Harry Dent died on Sept. 28. He was 77. If you don’t recognize the name, that’s understandable. Yet few people did more than Dent to usher the era of Republican dominance into South Carolina — and by extension, the South.
Today, the late Gov. Carroll Campbell and his flamboyant, self-promoting sidekick Lee Atwater get most of the credit for building the Republican Party in the Palmetto State, but before Campbell and Atwater, there was Dent. Probably no one more personified the nexus of race, religion, and Republicanism than the quiet, behind-the-scenes operator from Calhoun County. Anyone who doubts that the modern Republican Party is built on a foundation of racism should study his life and career.
Dent joined the staff of newly elected Sen. Strom Thurmond in 1955, only seven years after Thurmond had run for president on the Dixiecrat ticket, establishing himself as the nation’s foremost segregationist. Within a year he was chief of staff.
In 1964, the national Democrats, led by President Lyndon Johnson, passed the Civil Rights Act, inflaming white Southerners and giving the Republicans the chance they had been looking for to break into the old Democratic South. More than anyone else, it was Dent who whispered into Thurmond’s ear and said it was time to switch parties and become a Republican. That year Thurmond and Dent campaigned for Barry Goldwater, the GOP presidential candidate, using the code words of “states’ rights” to denounce civil rights legislation and the federal government in terms white southerners could understand without using the N-word. Goldwater carried S.C. and four other southern states that year, and the Republican Party has ruled the South ever since.
In 1966, Dent worked hard in the off-year campaigns for state Republican candidates, helping to elect 26 of them to the General Assembly. It would take three more decades, but the GOP was on its way to taking control of the state legislature.
At the Republican national convention in Miami in 1968, Dent and Thurmond held the line on Southern delegates who wanted to bolt to Ronald Reagan, thus assuring that Richard Nixon received the nomination. In the general election, Dent and Thurmond worked hard to get white Southerners to support Nixon, rather than the third-party insurgency of segregationist George Wallace. In this campaign Dent became the architect of what was known as Nixon’s “Southern strategy,” whereby he reassured white Southerners that, as president, he would go slow on civil rights issues, including school bussing. The strategy worked; Wallace carried five Deep South states, but most of the region held firm for Nixon, giving him the narrowest of margins over Hubert H. Humphrey.
In its notice on the death of Harry Dent, The New York Times wrote of his Southern strategy that, “Its detractors call it racism cloaked in code words like ‘law and order’…. In any event, the strategy was credited with the Nixon victory.”
After the election, Dent was rewarded with a position on the White House staff.

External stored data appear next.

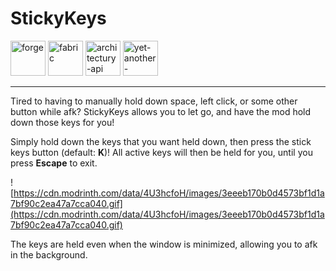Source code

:# StickyKeys

<img alt="forge" height="56" src="https://cdn.jsdelivr.net/npm/@intergrav/devins-badges@3/assets/cozy/supported/forge_vector.svg">
<img alt="fabric" height="56" src="https://cdn.jsdelivr.net/npm/@intergrav/devins-badges@3/assets/cozy/supported/fabric_vector.svg">
<a href="https://modrinth.com/mod/architectury-api"><img alt="architectury-api" height="56" src="https://cdn.jsdelivr.net/npm/@intergrav/devins-badges@3/assets/cozy/requires/architectury-api_vector.svg"></a>
<a href="https://modrinth.com/mod/yacl"><img alt="yet-another-config-lib" height="56" src="https://file.garden/ZrvmZPC1HzBK0sn0/yacl-badge.svg"></a>

---

Tired to having to manually hold down space, left click, or some other button while afk? StickyKeys allows you to let go, and have the mod hold down those keys for you!

Simply hold down the keys that you want held down, then press the stick keys button (default: **K**)! All active keys will then be held for you, until you press **Escape** to exit.

![https://cdn.modrinth.com/data/4U3hcfoH/images/3eeeb170b0d4573bf1d1a7bf90c2ea47a7cca040.gif](https://cdn.modrinth.com/data/4U3hcfoH/images/3eeeb170b0d4573bf1d1a7bf90c2ea47a7cca040.gif)

The keys are held even when the window is minimized, allowing you to afk in the background.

There he met evangelist Billy Graham, who requested that he inaugurate a White House prayer breakfast. Dent complied, and the tradition continues nearly 40 years later, a precursor to the rampant religiosity which has suffused Washington politics in recent years.
In his last years, Dent walked away from politics and went into full-time evangelism, working closely with the Billy Graham Crusade and serving a hitch as a missionary to Romania.
As a reporter for The State newspaper, I met him a couple of times in that period. I think Dent took his religion seriously — certainly more seriously than most politicians, but it should be said that he helped open the gates of the modern GOP to the Christofascists who have grown so powerful in that party today. Likewise, I don’t think he was a racist, but he pandered to them and gave them cover and respectability. That’s an ugly legacy, but one which he shares with the other giants of the state Republican pantheon — Strom Thurmond, Carroll Campbell, and Lee Atwater.
In the final analysis, generations of political opportunists like Dent have held the South back, have kept it stuck with two wheels in the ditch and its soul in purgatory. When the South needed moral leaders to confront its segregationist past, it got fixers and operators like Dent, who helped preserve and justify that segregation.
Harry Dent used to say that he just wanted to make South Carolina into a two-party state. The irony, of course, is that it is as much a one-party state today as it was a half-century ago. And that same party runs the state today — the White People’s Party. Ultimately, Dent will be remembered for his role in helping that party change its name from Democratic to Republican.